Look at the magnificence of this building - Kirkgate Market, which was (largely) completed by 1904, with the initial construction being started in 1875. Look at the wealth of ornamentation and just feel the civic pride. Britain has always been a nation of shopkeepers - and good ones at that.


And what have we here? This is where the very first Marks & Spencer was opened by Michael Marks (a Polish Jew) and Yorkshireman Thomas Spencer, in 1894. This shrine to the original penny bazaar was opened in 2012 to commemorate the birthplace of one of the UK's great retailing brands - well-known in Warsaw too. Standing on the left of the photo is fellow-blogger Paddisław.


To quote Babcia Wanda - 'kiedyś tu była synagoga - dziś to pub!' But the Mogen David on the gable is deceptive - this was the city's Masonic Hall (from 1866 to 1901 when it moved to larger premises). Surprising, then, that it's now an Irish theme pub (though owned and operated by Mitchells and Butler, once the brewer of Birmingham). A Masonic theme pub - now that would be interesting!


Below: the building (centre) was the Church Army Hostel for Men, across the road Turton's Wharf and Warehouse. Fine brick-built Victorian edifices both (though the warehouse I find more appealing in its austere simplicity).


Below: 'kiedyś to był bank, dziś to pub' - the domed former headquarters of the Yorkshire District Bank (1899) on the corner of Boar Lane and Bishopsgate Street.


Below: Kiedyś to był pub, dziś to jest pub - the Duck and Drake is one of many names given to ale houses occupying this building since the first half of the 19th Century.


Below: Leeds General Infirmary (1869, Sir George Gilbert Scott) high Victorian neo gothic. Lovely stuff, especially when the facade catches some late-afternoon November sunshine.


Left: a turret of Leeds Central Library, 1884, snapped from the steps of the Town Hall. The civic pride of Victorian Leeds is still evident wherever the 1960s architects didn't pay off local government officials to tear down Brictorian loveliness and replace it with tawdry tat.

Below: the Leeds City School, opened 1889, converted into local authority offices in 1994.

The end of the Victorian era brought with it greater simplicity of architectural style; below: the Arts and Crafts buildings along Great George Street with St Anne's Catholic Cathedral (1904) behind them; the tower of Leeds Town Hall looms on the horizon (right).


And finally, to end my overview of Leeds' Bricktoriana - I cannot leave the city without a nod to the Town Hall, a monument to the city's strong sense of self-belief - somewhat lost in today's era of diversity.

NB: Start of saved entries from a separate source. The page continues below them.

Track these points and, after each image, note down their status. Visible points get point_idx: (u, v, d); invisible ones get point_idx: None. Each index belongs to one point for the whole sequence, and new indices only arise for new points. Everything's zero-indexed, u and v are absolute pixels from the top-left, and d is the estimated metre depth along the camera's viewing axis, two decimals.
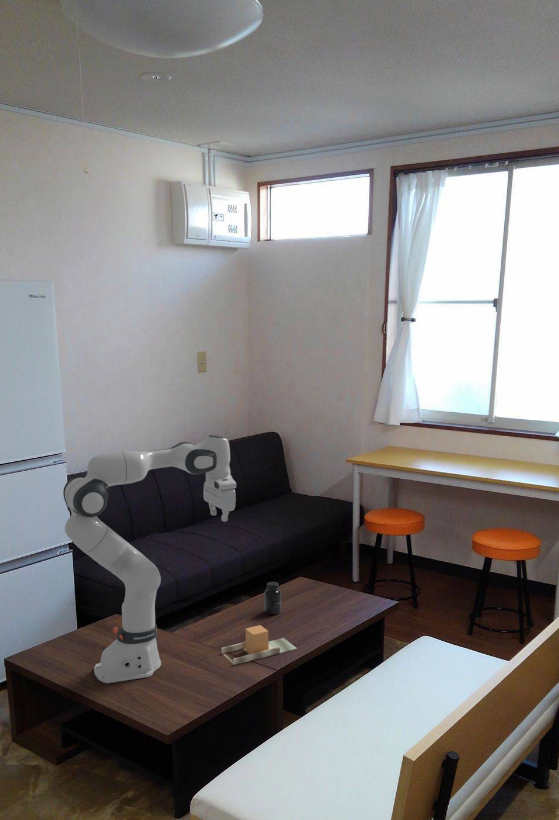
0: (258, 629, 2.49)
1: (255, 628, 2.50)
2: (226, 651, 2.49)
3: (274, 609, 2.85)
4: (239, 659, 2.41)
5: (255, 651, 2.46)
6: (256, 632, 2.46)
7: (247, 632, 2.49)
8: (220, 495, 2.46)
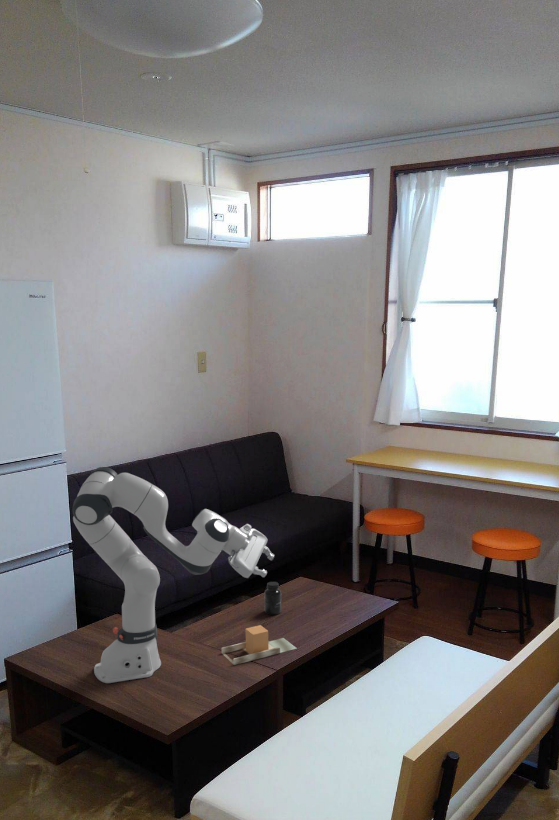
0: (258, 629, 2.49)
1: (255, 628, 2.50)
2: (226, 651, 2.49)
3: (274, 609, 2.85)
4: (239, 659, 2.41)
5: (255, 651, 2.46)
6: (256, 632, 2.46)
7: (247, 632, 2.49)
8: (253, 539, 2.42)
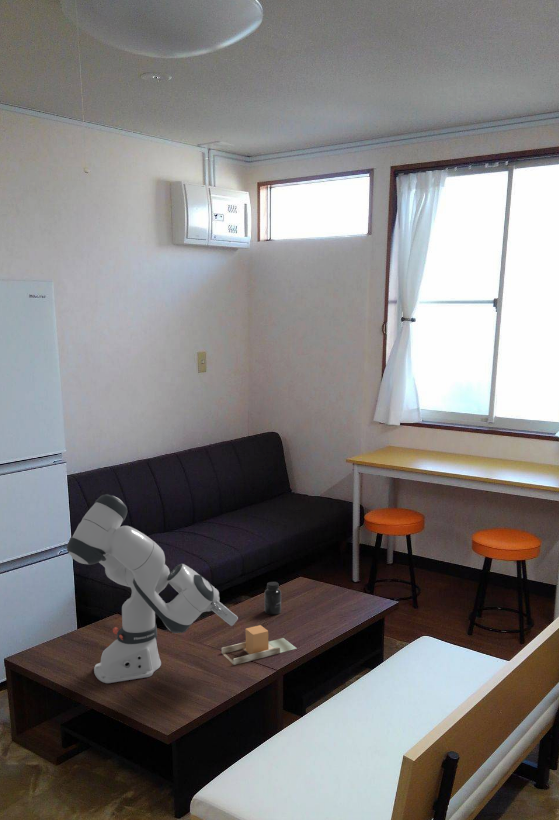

Leeds - I take it back - it has some fantastic vistas on offer for fans of Bricktorian Britain.

1 comment:

pavolk said...

Lovely to see proper stalls in Kirkgate market. The equivalent building in my own home town was disastrously and heart-breakingly ruined five years ago by taking out the stalls and putting in identikit mall-sized retail units: http://en.wikipedia.org/wiki/Bolton_Market_Hall

But Bolton's Masonic hall still has its original function and I went to a Polish wedding there just last year! Fascinating little place.